4.3. D Band Splitting

The D band is composed of the (two) A_1g modes that are emitted from two electronic states with bonding or antibonding orbitals (Θ = 0 or π). This fact results in the splitting of the D band if the trigonal warping effect is taken into account [14]. The splitting width increases with increasing incident laser energy E_L as

$$\Delta {\omega }_D=25{\left(\frac{E_L}{{\gamma }_0}\right)}^2[c{m}^{-1}]$$

(34)

where γ₀ (≃ 3 eV) is the hopping integral between nearest neighbor atoms. This formula is derived by noting that the wave vectors for the two A_1g modes that originate from the bonding and antibonding orbitals are different due to the trigonal warping effect. The difference is estimated with the lattice tight-binding model as [14]

$$\Delta q=\frac{\sqrt{3}}{a}{\left(\frac{E_L}{3{\gamma }_0}\right)}^2.$$

(35)

For simplicity, let us assume that the phonon dispersion relation for the D band is isotropic about the Dirac point. From Figure 7 it is clear that the two phonon modes with q₀ and q_π have different phonon energies, which results in the double peak structure of the D band. The difference between the energy of the phonon mode with q₀ and that with q_π is approximated by

$$\Delta {\omega }_D=\frac{\partial {\omega }_D}{\partial q}\Delta q$$

(36)

where ∂ω_D/∂q is the slope of the phonon energy dispersion. We interpret the dispersive behavior that occurs as a result of the dispersion relation of the phonon mode. Then we have

$$\frac{\partial {\omega }_D}{\partial q}=\frac{\partial E_L}{\partial q}\frac{\partial {\omega }_D}{\partial E_L}.$$

(37)

Putting |∂E_L/∂q| = ħv_F in Equation (37), and combining it with Equations (35) and (36), we obtain Equation (34). Actual splitting can be smaller than Equation (34) due to several factors, such as (i) the phonon dispersion relation for the D band not being exactly isotropic around the Dirac point [32]; (ii) Θ not exactly limited by 0 or π.

5. Prospects

The D band has a close relationship with the energy gap. A direct relationship between the zone-boundary A_1g mode and the energy gap is seen in the Pierls instability at armchair nanoribbons [36,37]. In the Dirac equation, an energy gap is represented by a Dirac mass term that appears in the off-diagonal terms as

$$\widehat{H}=\left(\begin{array}{cc}{v}_F\sigma \cdot \widehat{p}& m{\sigma }_x\\ m\ast {\sigma }_x& v_F{\sigma }^{\prime }\cdot \widehat{p}\end{array}\right).$$

(38)

The spectrum has an energy gap 2|m|, because the energy dispersion is given by $\pm \sqrt{{(\hslash v_{\mathrm{F}}q)}^2+|m{|}^2}.$ The zone-boundary A_1g mode is related to the Dirac mass because the electron-phonon interaction [Equation (11)] appears as a mass term in the Dirac equation: m → g_epe^−iq·r. The dominance of intervalley backward scattering becomes clear with respect to the mass term, because a nonzero mass tends to stop a massless particle by backward scattering.

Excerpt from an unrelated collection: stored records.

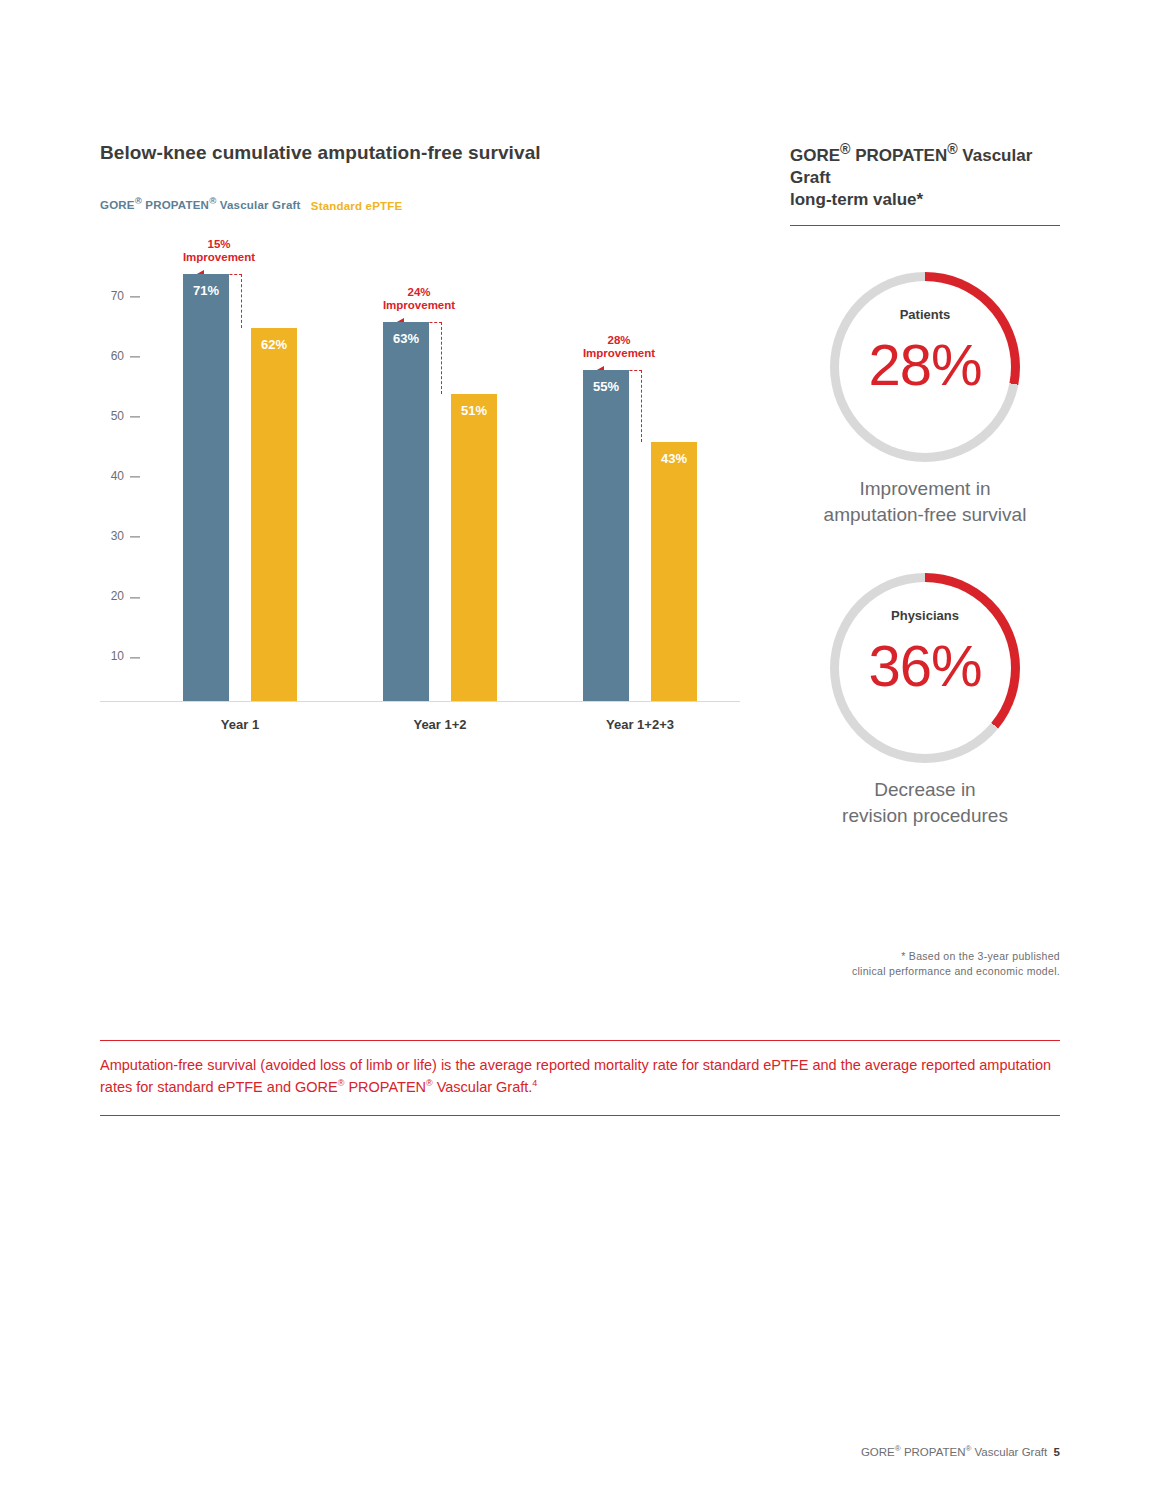Below-knee cumulative amputation-free survival
GORE® PROPATEN® Vascular Graft Standard ePTFE
70
60
50
40
30
20
10
15%
Improvement
71%
62%
24%
Improvement
63%
51%
28%
Improvement
55%
43%
Year 1
Year 1+2
Year 1+2+3
GORE® PROPATEN® Vascular Graft
long-term value*
Patients
28%
Improvement in
amputation-free survival
Physicians
36%
Decrease in
revision procedures
* Based on the 3-year published
clinical performance and economic model.
Amputation-free survival (avoided loss of limb or life) is the average reported mortality rate for standard ePTFE and the average reported amputation rates for standard ePTFE and GORE® PROPATEN® Vascular Graft.4
GORE® PROPATEN® Vascular Graft 5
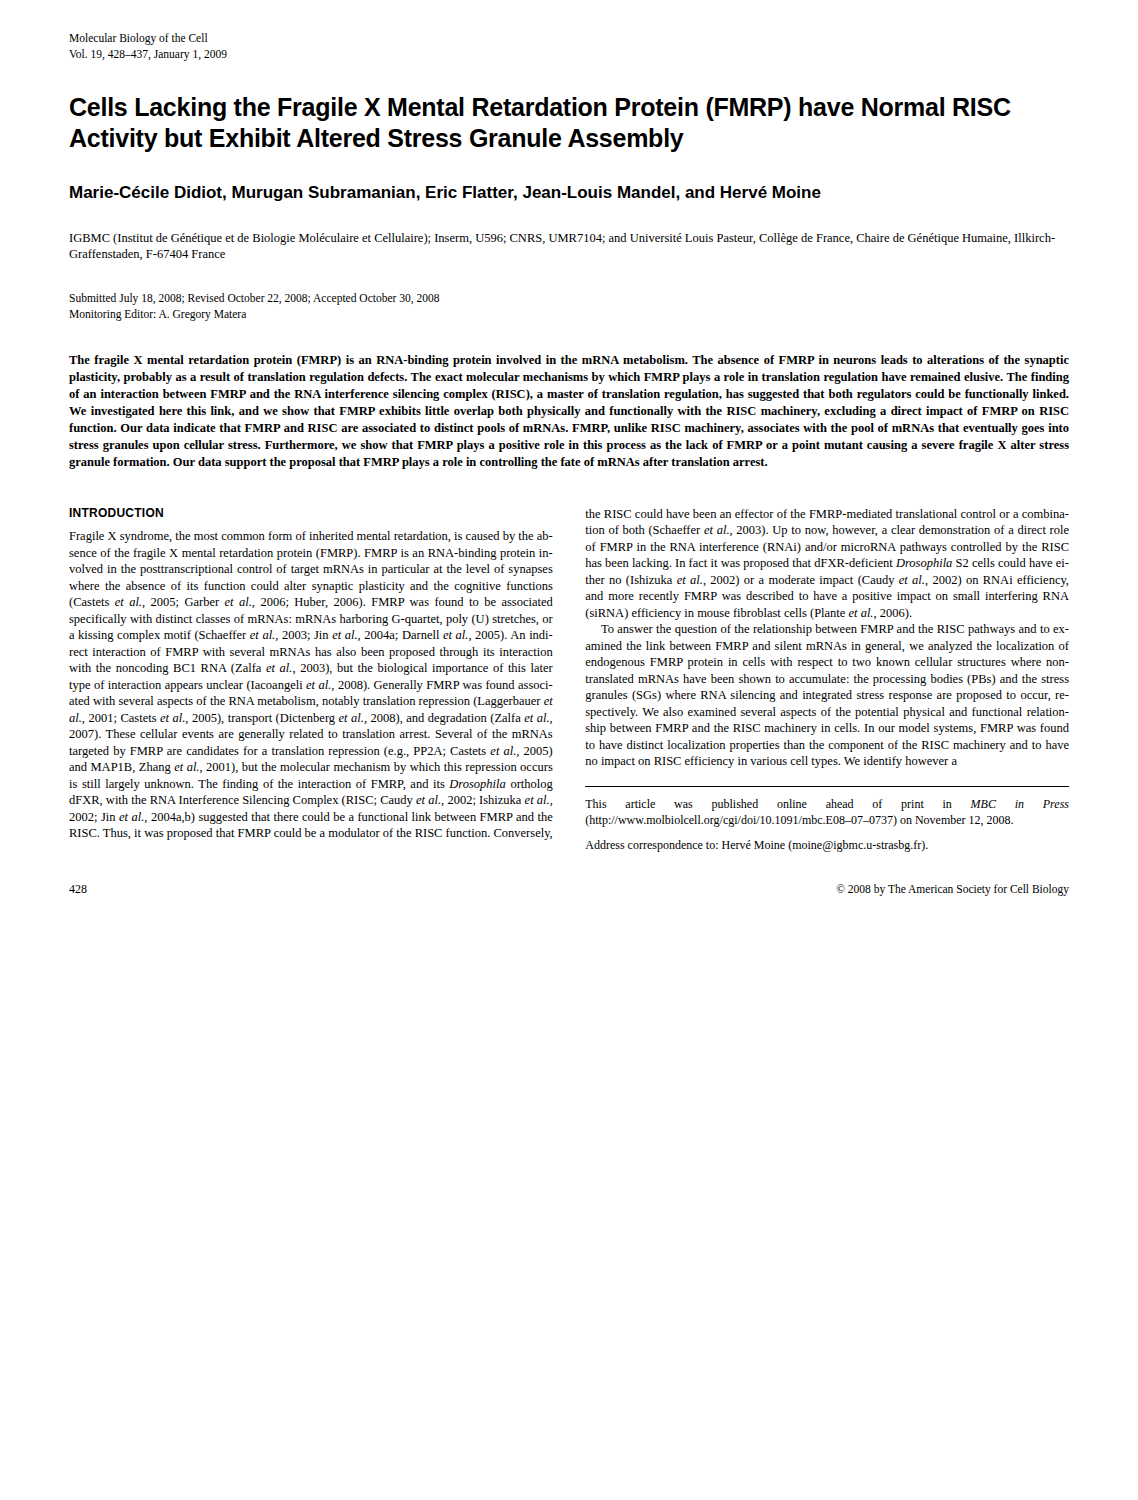Molecular Biology of the Cell
Vol. 19, 428–437, January 1, 2009
Cells Lacking the Fragile X Mental Retardation Protein (FMRP) have Normal RISC Activity but Exhibit Altered Stress Granule Assembly
Marie-Cécile Didiot, Murugan Subramanian, Eric Flatter, Jean-Louis Mandel, and Hervé Moine
IGBMC (Institut de Génétique et de Biologie Moléculaire et Cellulaire); Inserm, U596; CNRS, UMR7104; and Université Louis Pasteur, Collège de France, Chaire de Génétique Humaine, Illkirch-Graffenstaden, F-67404 France
Submitted July 18, 2008; Revised October 22, 2008; Accepted October 30, 2008
Monitoring Editor: A. Gregory Matera
The fragile X mental retardation protein (FMRP) is an RNA-binding protein involved in the mRNA metabolism. The absence of FMRP in neurons leads to alterations of the synaptic plasticity, probably as a result of translation regulation defects. The exact molecular mechanisms by which FMRP plays a role in translation regulation have remained elusive. The finding of an interaction between FMRP and the RNA interference silencing complex (RISC), a master of translation regulation, has suggested that both regulators could be functionally linked. We investigated here this link, and we show that FMRP exhibits little overlap both physically and functionally with the RISC machinery, excluding a direct impact of FMRP on RISC function. Our data indicate that FMRP and RISC are associated to distinct pools of mRNAs. FMRP, unlike RISC machinery, associates with the pool of mRNAs that eventually goes into stress granules upon cellular stress. Furthermore, we show that FMRP plays a positive role in this process as the lack of FMRP or a point mutant causing a severe fragile X alter stress granule formation. Our data support the proposal that FMRP plays a role in controlling the fate of mRNAs after translation arrest.
INTRODUCTION
Fragile X syndrome, the most common form of inherited mental retardation, is caused by the absence of the fragile X mental retardation protein (FMRP). FMRP is an RNA-binding protein involved in the posttranscriptional control of target mRNAs in particular at the level of synapses where the absence of its function could alter synaptic plasticity and the cognitive functions (Castets et al., 2005; Garber et al., 2006; Huber, 2006). FMRP was found to be associated specifically with distinct classes of mRNAs: mRNAs harboring G-quartet, poly (U) stretches, or a kissing complex motif (Schaeffer et al., 2003; Jin et al., 2004a; Darnell et al., 2005). An indirect interaction of FMRP with several mRNAs has also been proposed through its interaction with the noncoding BC1 RNA (Zalfa et al., 2003), but the biological importance of this later type of interaction appears unclear (Iacoangeli et al., 2008). Generally FMRP was found associated with several aspects of the RNA metabolism, notably translation repression (Laggerbauer et al., 2001; Castets et al., 2005), transport (Dictenberg et al., 2008), and degradation (Zalfa et al., 2007). These cellular events are generally related to translation arrest. Several of the mRNAs targeted by FMRP are candidates for a translation repression (e.g., PP2A; Castets et al., 2005) and MAP1B, Zhang et al., 2001), but the molecular mechanism by which this repression occurs is still largely unknown. The finding of the interaction of FMRP, and its Drosophila ortholog dFXR, with the RNA Interference Silencing Complex (RISC; Caudy et al., 2002; Ishizuka et al., 2002; Jin et al., 2004a,b) suggested that there could be a functional link between FMRP and the RISC. Thus, it was proposed that FMRP could be a modulator of the RISC function. Conversely, the RISC could have been an effector of the FMRP-mediated translational control or a combination of both (Schaeffer et al., 2003). Up to now, however, a clear demonstration of a direct role of FMRP in the RNA interference (RNAi) and/or microRNA pathways controlled by the RISC has been lacking. In fact it was proposed that dFXR-deficient Drosophila S2 cells could have either no (Ishizuka et al., 2002) or a moderate impact (Caudy et al., 2002) on RNAi efficiency, and more recently FMRP was described to have a positive impact on small interfering RNA (siRNA) efficiency in mouse fibroblast cells (Plante et al., 2006).
To answer the question of the relationship between FMRP and the RISC pathways and to examined the link between FMRP and silent mRNAs in general, we analyzed the localization of endogenous FMRP protein in cells with respect to two known cellular structures where nontranslated mRNAs have been shown to accumulate: the processing bodies (PBs) and the stress granules (SGs) where RNA silencing and integrated stress response are proposed to occur, respectively. We also examined several aspects of the potential physical and functional relationship between FMRP and the RISC machinery in cells. In our model systems, FMRP was found to have distinct localization properties than the component of the RISC machinery and to have no impact on RISC efficiency in various cell types. We identify however a
This article was published online ahead of print in MBC in Press (http://www.molbiolcell.org/cgi/doi/10.1091/mbc.E08–07–0737) on November 12, 2008.
Address correspondence to: Hervé Moine (moine@igbmc.u-strasbg.fr).
428 © 2008 by The American Society for Cell Biology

Interestingly, the armchair edge itself can be modeled as a singular mass term in the Dirac equation, whereby Equation (17) is obtained as a solution of the model [38]. This theoretical framework leads us to find a relationship between the dominance of intervalley backward scattering represented by Equation (10) and BZF. To see a connection between them, it is important to recognize that in deriving Equation (10), the orbital structures of Equations (1) and (2) play a decisive role. These orbitals have to relate to each other by mirror symmetry with respect to the x-axis [x → −x or k_x → −k_x] in Figure 1. In fact, Equation (2) is constructed by replacing Θ with π − Θ′ in Equation (1). The orbital should be invariant under this replacement.

Defects, such as a lattice vacancy and a topological defect, are considered to be sources that increase the D band intensity [c-term in Equation (26)]. This speculation is reasonable, because creating a lattice vacancy inevitably involves the antibonding orbital. Unfortunately, the wave functions and the corresponding BZ in the presence of defects are difficult to construct rigidly in the framework of a tight-binding lattice model. This difficulty prevents us from calculating the electron-phonon matrix element exactly. However, there is the possibility of obtaining a good approximation of the matrix element using the Dirac equation [39–43].

6. Conclusions

An orbital and wave vector are the basic idea for a molecular and a crystal, respectively. Knowing the correlation between them is the key to understand the D band. The D band originates from two orbitals: the bonding and antibonding orbitals on the k_x-axis. Observing the D band is the same thing as selecting the two orbitals from the various orbitals that compose the iso-energy section of the Dirac cone. This idea leads us to expect the optical control of edge chiralities [44]. A slight asymmetry between the bonding and antibonding orbitals, induced by the trigonal warping effect, may be important in terms of understanding the stability of the armchair edge under laser light irradiation. A closer study of the D band based on the Dirac equation will be fruitful for a further investigation of the physics of the D band.